Он привлек ее к себе и, несмотря на отчаянное сопротивление, крепко прижал к своей груди и покрыл горячими поцелуями лицо и волосы девушки. Освободив одну руку, она изо всех сил ударила его по лицу.

— Этот удар убил Флоримона де Кондильяка, — злобно сказал он ей. — Он умрет завтра в полдень. Подумай об этом, душечка.

— Мне не важно, что вы собираетесь делать, только оставьте меня, — с вызовом ответила она, с трудом удерживая горькие слезы.

Гарнаш едва сдержался и не ворвался в комнату в тот момент, когда Мариус схватил мадемуазель.

Мгновение Мариус пожирал глазами девушку, его лицо при этом было искажено яростью.

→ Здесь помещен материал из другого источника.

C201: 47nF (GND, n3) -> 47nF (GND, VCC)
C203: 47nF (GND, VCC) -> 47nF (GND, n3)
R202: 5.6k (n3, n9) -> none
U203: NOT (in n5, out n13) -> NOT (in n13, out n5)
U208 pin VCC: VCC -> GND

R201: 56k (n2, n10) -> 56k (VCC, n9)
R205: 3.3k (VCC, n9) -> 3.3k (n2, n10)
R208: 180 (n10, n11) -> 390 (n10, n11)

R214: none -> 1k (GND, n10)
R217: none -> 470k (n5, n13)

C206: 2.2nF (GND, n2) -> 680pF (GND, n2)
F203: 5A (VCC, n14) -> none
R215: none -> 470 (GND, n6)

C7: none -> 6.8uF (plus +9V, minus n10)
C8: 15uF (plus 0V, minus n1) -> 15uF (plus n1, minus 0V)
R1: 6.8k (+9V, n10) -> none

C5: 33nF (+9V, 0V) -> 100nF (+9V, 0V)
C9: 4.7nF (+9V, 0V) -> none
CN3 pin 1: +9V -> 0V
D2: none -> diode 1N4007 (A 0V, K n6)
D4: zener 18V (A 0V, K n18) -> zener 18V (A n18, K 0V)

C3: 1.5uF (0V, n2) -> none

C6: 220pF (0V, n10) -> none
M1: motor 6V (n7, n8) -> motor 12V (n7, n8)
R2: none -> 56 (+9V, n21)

— Клянусь Всевышним, — вскричал он, — если я не смогу заставить вас полюбить меня, то дам достаточно оснований ненавидеть.

— У меня их уже более чем достаточно, — ответила она, и Гарнаш мысленно проклял ее дерзость, провоцирующую Мариуса.

В следующий момент она испуганно вскрикнула. Мариус опять бросился на нее.

— Я поцелую тебя в губы, прежде чем уйду, моя милая, — прохрипел он.

Но вдруг чьи-то руки схватили его за запястья стальной хваткой.

Удивленный, он отпустил ее, и в этот момент его развернули и отшвырнули на добрых шесть шагов в глубину комнаты.

Он удержался на ногах, схватившись руками за стол, и его озадаченный взгляд остановился на Баттисте, который, как он смутно начинал понимать, атаковал его.

Весь здравый смысл оставил Гарнаша в тот момент, когда Валери закричала. Вся его осмотрительность была пущена на ветер, от рассудительности не осталось и следа, и только слепая ярость, подтолкнувшая к немедленным действиям, кипела в нем. Но гнев его, внезапно нахлынув, так же внезапно и прошел, когда, оказавшись лицом к лицу с рассерженным Кондильяком, он начал понимать, какую глупость сотворил.